На расстоянии прыжка хищница сжалась, готовая схватить ближайшую птицу, но белые ширококрылые птицы, давно косившиеся в сторону шороха, вдруг тяжело вспорхнули, паническим кудахтаньем воскрешая образ нелетающих домашних предков.
Кошка досадливо зашипела и тут же поняла, что не виновата. Кур, летевших теперь к лесу, к своим огромным гнездам на вершинах сосен, кур спугнул другой охотник. Круглый, блестящий, горячий, он стоял в поле, невесть откуда взявшись, и дышал опасностью. Какой опасностью, этого кошка не знала. Вместе с нелепой расцветкой она унаследовала от тех, городских, страх перед всем большим, блестящим, движущимся, внезапно появляющимся, подозрительно живым, хотя и непохожим на живые существа. Страх перед машинами. Он жил в крови, хотя машины исчезли давным-давно.
Блестящий бок лопнул вертикальной щелью, щель начала расширяться…
Поражаясь самому себе — насколько хладнокровно он все делает, — Ромул отстегнул кнопку белой кобуры, достал массивный старинный пистолет. Перламутр на рукояти не грел, не холодил — машина сама легла в руку, змеей пристроилась вокруг пальцев.
Благо Лауры в том, что мы дисциплинированны и не переоцениваем собственную жизнь.
Первым делом он прострелил голову робота, чтобы тот не вмешался, слепо следуя программе защиты хозяина. Сиреневый ореол погас, померкла белизна; черная, как свежей смолой облитая, статуя грохнулась на ковер.
Он обвел взглядом салон корабля — последнее, что суждено увидеть. Настоящий островок Лауры. Восточные ковры под ногами и на стенах, яркие и строгие, как стихи Корана. Кинжалы столь драгоценные и вычурные, что даже мысль об их мясницком предназначении кажется кощунством. Эмалевые миниатюры — колибри в пестром птичнике живописи, прелестные родственницы золотокрылых музейных кондоров. В салоне отсутствовали приборы — корабль вела воля пилота. Ромул сосредоточивался, глядя в яшмовые зрачки священного тибетского льва.

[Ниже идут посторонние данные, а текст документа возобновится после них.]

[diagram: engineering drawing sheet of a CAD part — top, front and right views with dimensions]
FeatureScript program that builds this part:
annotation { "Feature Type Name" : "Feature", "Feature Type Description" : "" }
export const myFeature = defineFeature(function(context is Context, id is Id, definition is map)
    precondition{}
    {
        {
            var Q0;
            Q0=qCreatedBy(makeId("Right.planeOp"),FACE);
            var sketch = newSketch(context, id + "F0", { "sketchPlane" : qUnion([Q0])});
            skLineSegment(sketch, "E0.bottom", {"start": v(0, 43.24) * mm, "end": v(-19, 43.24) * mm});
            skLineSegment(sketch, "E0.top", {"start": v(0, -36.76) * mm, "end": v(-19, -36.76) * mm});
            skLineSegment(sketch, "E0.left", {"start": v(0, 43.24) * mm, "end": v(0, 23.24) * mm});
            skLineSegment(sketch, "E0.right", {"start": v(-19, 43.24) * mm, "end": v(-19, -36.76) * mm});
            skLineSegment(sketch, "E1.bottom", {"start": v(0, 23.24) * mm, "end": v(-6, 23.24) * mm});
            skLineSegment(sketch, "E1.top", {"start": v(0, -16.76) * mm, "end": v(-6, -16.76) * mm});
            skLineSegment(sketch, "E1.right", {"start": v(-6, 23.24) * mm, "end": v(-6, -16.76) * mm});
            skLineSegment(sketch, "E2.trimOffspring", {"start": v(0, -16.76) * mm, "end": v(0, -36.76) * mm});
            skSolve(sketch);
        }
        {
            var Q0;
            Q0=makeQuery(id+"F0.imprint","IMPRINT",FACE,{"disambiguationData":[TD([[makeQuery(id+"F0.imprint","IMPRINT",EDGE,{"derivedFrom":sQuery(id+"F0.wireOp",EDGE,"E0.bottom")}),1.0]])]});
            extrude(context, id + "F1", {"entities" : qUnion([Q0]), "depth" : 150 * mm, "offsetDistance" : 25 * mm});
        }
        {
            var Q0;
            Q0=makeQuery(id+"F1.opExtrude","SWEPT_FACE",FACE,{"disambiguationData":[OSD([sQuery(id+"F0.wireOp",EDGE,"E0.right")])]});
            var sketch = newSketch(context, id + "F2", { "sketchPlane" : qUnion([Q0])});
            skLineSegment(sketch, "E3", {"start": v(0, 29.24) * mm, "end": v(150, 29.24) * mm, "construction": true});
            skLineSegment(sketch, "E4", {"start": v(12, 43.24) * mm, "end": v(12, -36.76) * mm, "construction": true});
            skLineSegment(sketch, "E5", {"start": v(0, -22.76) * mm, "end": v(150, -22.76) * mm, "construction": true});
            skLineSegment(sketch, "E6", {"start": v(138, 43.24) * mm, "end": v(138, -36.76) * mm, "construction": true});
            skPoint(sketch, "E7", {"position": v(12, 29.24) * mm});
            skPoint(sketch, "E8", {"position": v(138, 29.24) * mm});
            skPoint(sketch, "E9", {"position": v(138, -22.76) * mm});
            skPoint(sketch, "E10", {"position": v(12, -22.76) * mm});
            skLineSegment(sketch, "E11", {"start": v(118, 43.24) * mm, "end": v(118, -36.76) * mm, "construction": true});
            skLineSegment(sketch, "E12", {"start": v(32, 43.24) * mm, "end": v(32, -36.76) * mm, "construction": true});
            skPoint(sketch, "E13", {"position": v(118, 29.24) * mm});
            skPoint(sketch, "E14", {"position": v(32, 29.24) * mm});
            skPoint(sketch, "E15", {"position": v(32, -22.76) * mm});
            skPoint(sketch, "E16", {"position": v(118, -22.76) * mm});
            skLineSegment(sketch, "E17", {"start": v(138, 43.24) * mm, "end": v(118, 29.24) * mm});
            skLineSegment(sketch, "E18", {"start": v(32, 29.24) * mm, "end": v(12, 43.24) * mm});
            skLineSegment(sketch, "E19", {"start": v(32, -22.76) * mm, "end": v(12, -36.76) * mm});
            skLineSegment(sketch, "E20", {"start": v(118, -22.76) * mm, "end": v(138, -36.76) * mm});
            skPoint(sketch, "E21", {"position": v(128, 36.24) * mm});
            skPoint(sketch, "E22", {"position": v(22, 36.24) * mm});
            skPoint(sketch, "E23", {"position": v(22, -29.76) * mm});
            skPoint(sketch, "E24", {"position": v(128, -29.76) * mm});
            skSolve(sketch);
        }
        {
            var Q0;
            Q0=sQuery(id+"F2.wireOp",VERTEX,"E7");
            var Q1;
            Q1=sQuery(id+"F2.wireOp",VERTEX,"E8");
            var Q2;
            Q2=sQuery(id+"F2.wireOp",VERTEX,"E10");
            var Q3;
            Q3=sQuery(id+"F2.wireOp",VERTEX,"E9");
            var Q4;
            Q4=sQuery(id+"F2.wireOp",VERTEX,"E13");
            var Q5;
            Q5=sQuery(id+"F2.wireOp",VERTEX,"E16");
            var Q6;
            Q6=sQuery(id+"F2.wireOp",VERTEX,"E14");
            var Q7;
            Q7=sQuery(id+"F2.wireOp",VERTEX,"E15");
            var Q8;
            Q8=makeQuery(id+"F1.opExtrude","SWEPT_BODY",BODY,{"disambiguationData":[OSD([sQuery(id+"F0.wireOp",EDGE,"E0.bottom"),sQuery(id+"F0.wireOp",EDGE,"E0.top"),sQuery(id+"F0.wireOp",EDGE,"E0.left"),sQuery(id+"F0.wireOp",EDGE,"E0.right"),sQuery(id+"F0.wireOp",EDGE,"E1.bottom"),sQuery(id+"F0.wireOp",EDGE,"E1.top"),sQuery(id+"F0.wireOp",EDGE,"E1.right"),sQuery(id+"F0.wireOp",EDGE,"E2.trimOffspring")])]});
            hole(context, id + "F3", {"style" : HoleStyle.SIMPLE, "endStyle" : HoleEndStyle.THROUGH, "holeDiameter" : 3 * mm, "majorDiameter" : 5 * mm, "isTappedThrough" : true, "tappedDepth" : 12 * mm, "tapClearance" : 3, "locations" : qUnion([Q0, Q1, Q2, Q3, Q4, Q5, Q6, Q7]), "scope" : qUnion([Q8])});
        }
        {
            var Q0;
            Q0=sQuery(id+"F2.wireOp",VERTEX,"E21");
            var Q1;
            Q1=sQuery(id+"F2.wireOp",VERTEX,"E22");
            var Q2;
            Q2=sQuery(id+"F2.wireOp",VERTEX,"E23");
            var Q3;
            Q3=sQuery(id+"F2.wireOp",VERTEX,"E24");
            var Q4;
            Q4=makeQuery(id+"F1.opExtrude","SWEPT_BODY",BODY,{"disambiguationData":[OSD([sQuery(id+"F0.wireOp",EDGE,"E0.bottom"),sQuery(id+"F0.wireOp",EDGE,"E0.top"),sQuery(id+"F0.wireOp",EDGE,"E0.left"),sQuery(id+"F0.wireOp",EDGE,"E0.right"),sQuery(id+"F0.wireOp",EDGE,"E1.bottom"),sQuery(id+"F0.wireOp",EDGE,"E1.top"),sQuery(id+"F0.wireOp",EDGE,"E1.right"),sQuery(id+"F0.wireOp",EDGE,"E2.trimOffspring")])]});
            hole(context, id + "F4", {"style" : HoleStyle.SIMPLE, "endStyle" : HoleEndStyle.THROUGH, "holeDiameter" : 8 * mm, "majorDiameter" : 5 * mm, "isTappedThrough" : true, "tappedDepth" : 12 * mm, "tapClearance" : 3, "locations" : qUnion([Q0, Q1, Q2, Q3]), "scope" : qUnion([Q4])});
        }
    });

…Стоя посреди красно-желтого ковра, он расставил ноги пошире и прижал ствол к виску, прямо к бьющейся вене.
Скорей, скорей, пока не вздыбилась волна самосохранения…
Они не остановят, ибо чтут чужую свободу. Они сделали все, что могли, — прочли проповедь…
Спуск. Такой податливый. Подушечка пальца почти не чувствует сопротивления. Спуск…
Когда лаурянин, в белоснежном камзоле с золотой нагрудной цепью, коротких белых штанах и лайковых сапогах с кружевными отворотами, ступил, небрежно откидывая широкий струисто-синий плащ, в луговое разноцветье, — голова его закружилась от запахов. Полынь и мед, пряное и приторное, смола и высушенные солнцем травы, и пугливый воздушный след пробежавшего зверя, и гнилая струя болот.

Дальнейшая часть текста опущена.